Consider this example:
Feature: “AES-256 encryption with redundant server clusters.”
Benefit: “Your files are kept safe and backed up in multiple locations, so you’ll never lose important documents or photos.”
The first describes a technical fact. The second shows the value. It connects directly to the customer’s life.
Features do have a place, and some potential customers need to know them, but that doesn't mean a business should lead with them.
Clear messaging translates features into outcomes. When customers understand the benefit, they understand why they should care. Highlighting benefits reduces confusion and builds desire. It helps people picture how the product fits into their world.
Show, Don’t Just Tell
Even when companies explain their value, it often stays abstract. That’s why showing matters as much as telling. Customers need to see how a product or service is used.
Examples and scenarios bring offerings to life. An explainer video can show a software tool in action. A case study can highlight how another company solved a problem. A “day in the life” story can demonstrate how the product integrates into everyday routines.
Relatable customer stories are especially powerful. When a prospect sees someone like them using your product, it sparks recognition. They think, “I can see how this would work for me.”
This is especially critical for complex or intangible services. Consulting, training, and software can all feel abstract. Showing real applications builds confidence. It turns theory into practice.
Why Clarity Wins
Clarity reduces friction. The clearer your message, the faster customers act. They don’t have to stop and interpret; they just understand.
Second, clarity builds trust. Simple words feel honest. Overly clever or vague words feel like spin. When customers can quickly grasp what you do, they’re more likely to believe you can deliver.
Third, clarity scales. Clear language works across cultures, platforms, and audiences. Simple explanations help people understand when jargon fails.
Finally, clarity lowers barriers. If someone new to your industry can’t understand your business in under ten seconds, you’re making it too hard. And in a world where attention spans are short, that’s a risk you can’t afford.
How to Do It Well
Communicating clearly takes conscious effort. Here are some ways to make it happen:
Test your messaging with outsiders.

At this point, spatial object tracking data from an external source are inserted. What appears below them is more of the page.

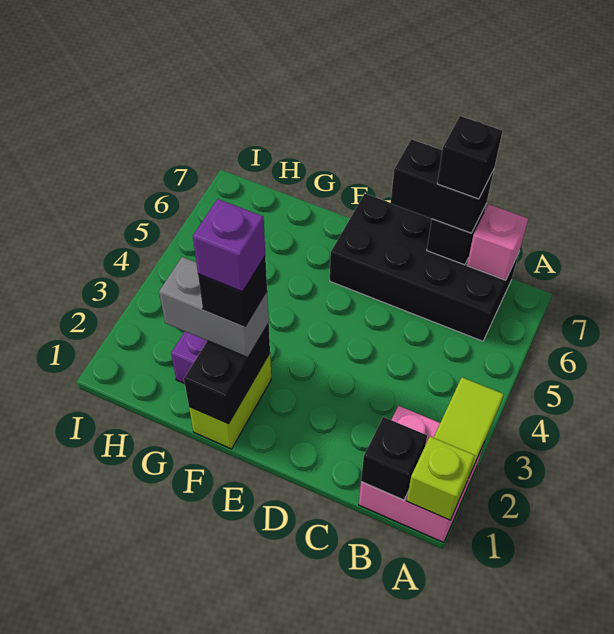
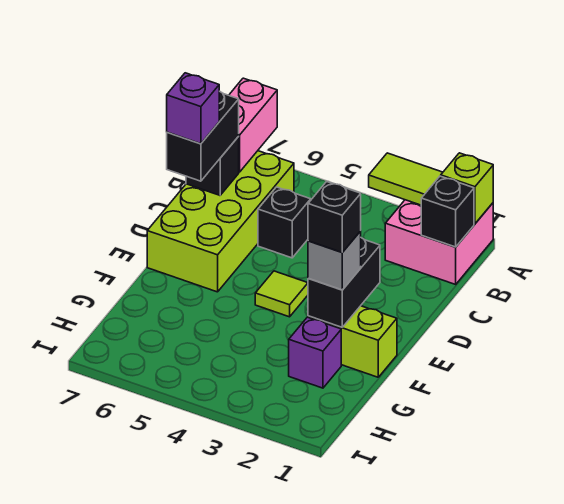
black brick B6:E7 level 1 -> lime brick B6:E7 level 1
pink brick B7 level 2 -> pink brick A7:B7 level 2
black brick C7 level 4 -> black brick C5 level 1
none -> lime tile E4 level 1
black brick F1:F2 level 2 -> black brick E2:F2 level 2
grey brick F2:G2 level 3 -> grey brick F2 level 3
purple brick F2 level 5 -> purple brick D7 level 4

Ask someone unfamiliar with your business to explain what you do after they see your homepage or hear your pitch. If they can’t, your message needs work.
Replace insider terms with customer language. Use the words your customers use to describe their problems. Customer reviews, support tickets, and sales calls are rich sources of this language.
Use plain words for your value proposition. A simple formula is, “We make X for Y to do Z.” For example, “We make accounting software for small businesses to simplify taxes.”
Translate features into benefits. Don’t just say what the product has. Explain what that means for the customer.
Show real use cases. Use demos, case studies, and stories to make your product tangible.
Audit your materials. Can someone new understand your business in under 30 seconds? If not, simplify.
Place information where people expect it. Don’t bury pricing, shipping info, or support contacts. Put them where users naturally look.
Clarity is often overlooked because it feels simple. But simple is not the same as easy. It requires you to step outside your bubble, speak in plain terms, and design for readability and comprehension.
When you achieve clarity, everything else in marketing gets easier. Your design works harder. Your language connects better. Your growth comes faster.
The businesses that win are the ones that communicate with such clarity that anyone, even someone hearing about them for the first time, immediately understands what they do, why it matters, and how to take the next step.